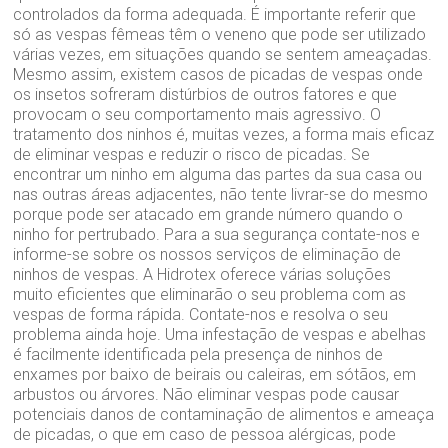
controlados da forma adequada. É importante referir que
só as vespas fêmeas têm o veneno que pode ser utilizado
várias vezes, em situações quando se sentem ameaçadas.
Mesmo assim, existem casos de picadas de vespas onde
os insetos sofreram distúrbios de outros fatores e que
provocam o seu comportamento mais agressivo. O
tratamento dos ninhos é, muitas vezes, a forma mais eficaz
de eliminar vespas e reduzir o risco de picadas. Se
encontrar um ninho em alguma das partes da sua casa ou
nas outras áreas adjacentes, não tente livrar-se do mesmo
porque pode ser atacado em grande número quando o
ninho for pertrubado. Para a sua segurança contate-nos e
informe-se sobre os nossos serviços de eliminação de
ninhos de vespas. A Hidrotex oferece várias soluções
muito eficientes que eliminarão o seu problema com as
vespas de forma rápida. Contate-nos e resolva o seu
problema ainda hoje. Uma infestação de vespas e abelhas
é facilmente identificada pela presença de ninhos de
enxames por baixo de beirais ou caleiras, em sótãos, em
arbustos ou árvores. Não eliminar vespas pode causar
potenciais danos de contaminação de alimentos e ameaça
de picadas, o que em caso de pessoa alérgicas, pode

__________

▶ EXERCISE
Transcribe exactly the line containing "é facilmente identificada" along with all later lines of the material, through its last line. Add nothing.

▶ TASK RESULT
é facilmente identificada pela presença de ninhos de
enxames por baixo de beirais ou caleiras, em sótãos, em
arbustos ou árvores. Não eliminar vespas pode causar
potenciais danos de contaminação de alimentos e ameaça
de picadas, o que em caso de pessoa alérgicas, pode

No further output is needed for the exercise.